_Request_
Reproduce every line of the records below verbatim, leaving out the pictures.

_Dataset extract_
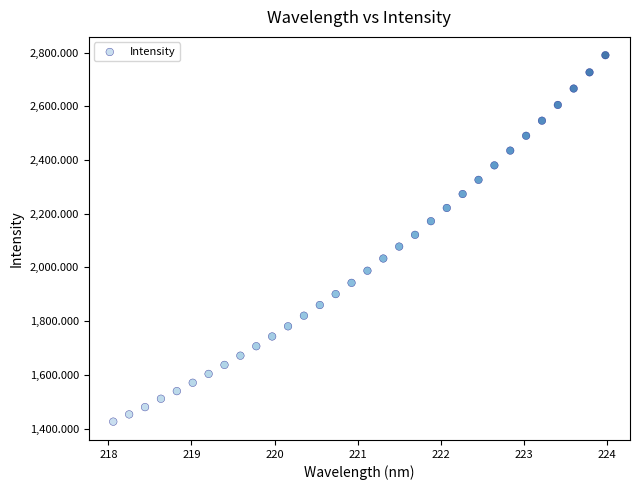

What is the range of X values (max minus min)?

5.9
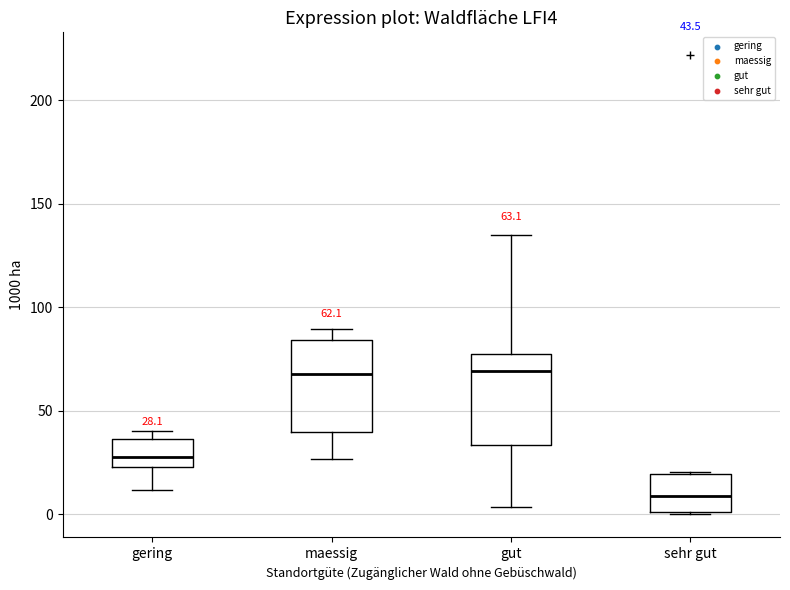

Which box has the lowest median line?

sehr gut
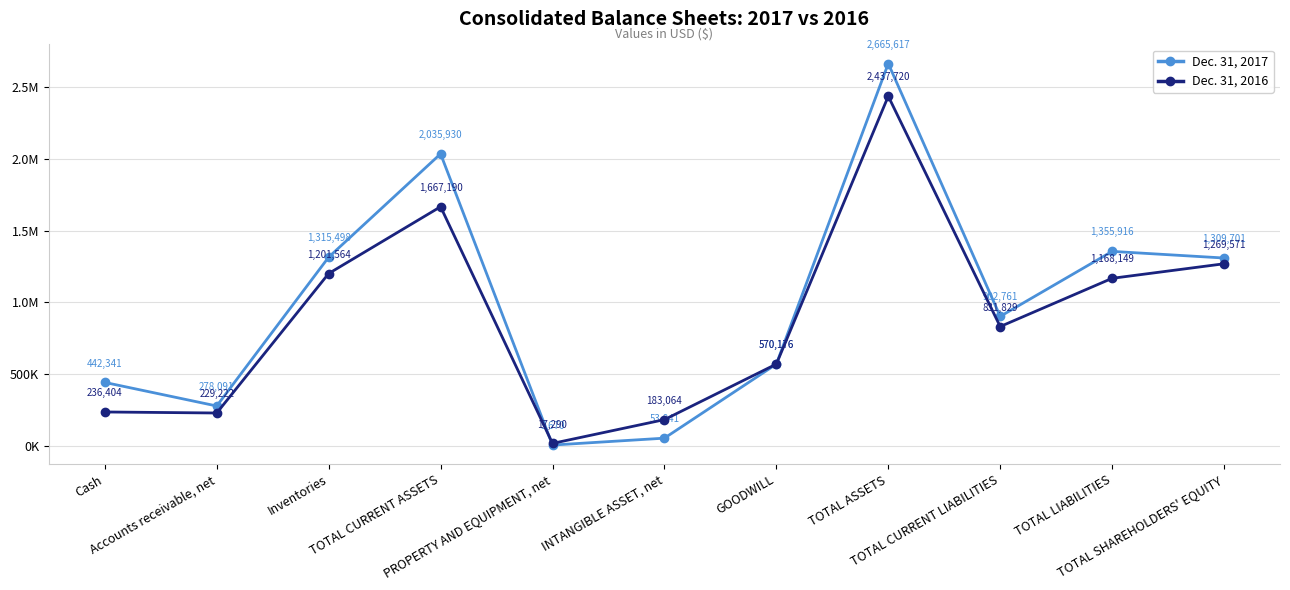

Does the chart have visible grid lines?

Yes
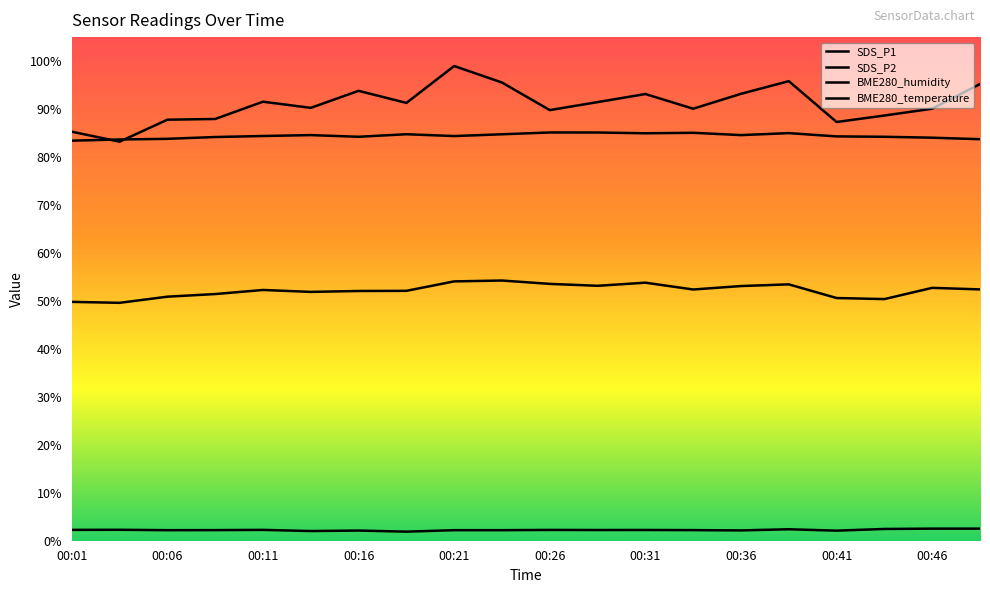

Does the chart display data point markers on the line(s)?

No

_Your response_
What is the range of X values (max minus min)?

5.9

Which box has the lowest median line?

sehr gut

Does the chart have visible grid lines?

Yes

Does the chart display data point markers on the line(s)?

No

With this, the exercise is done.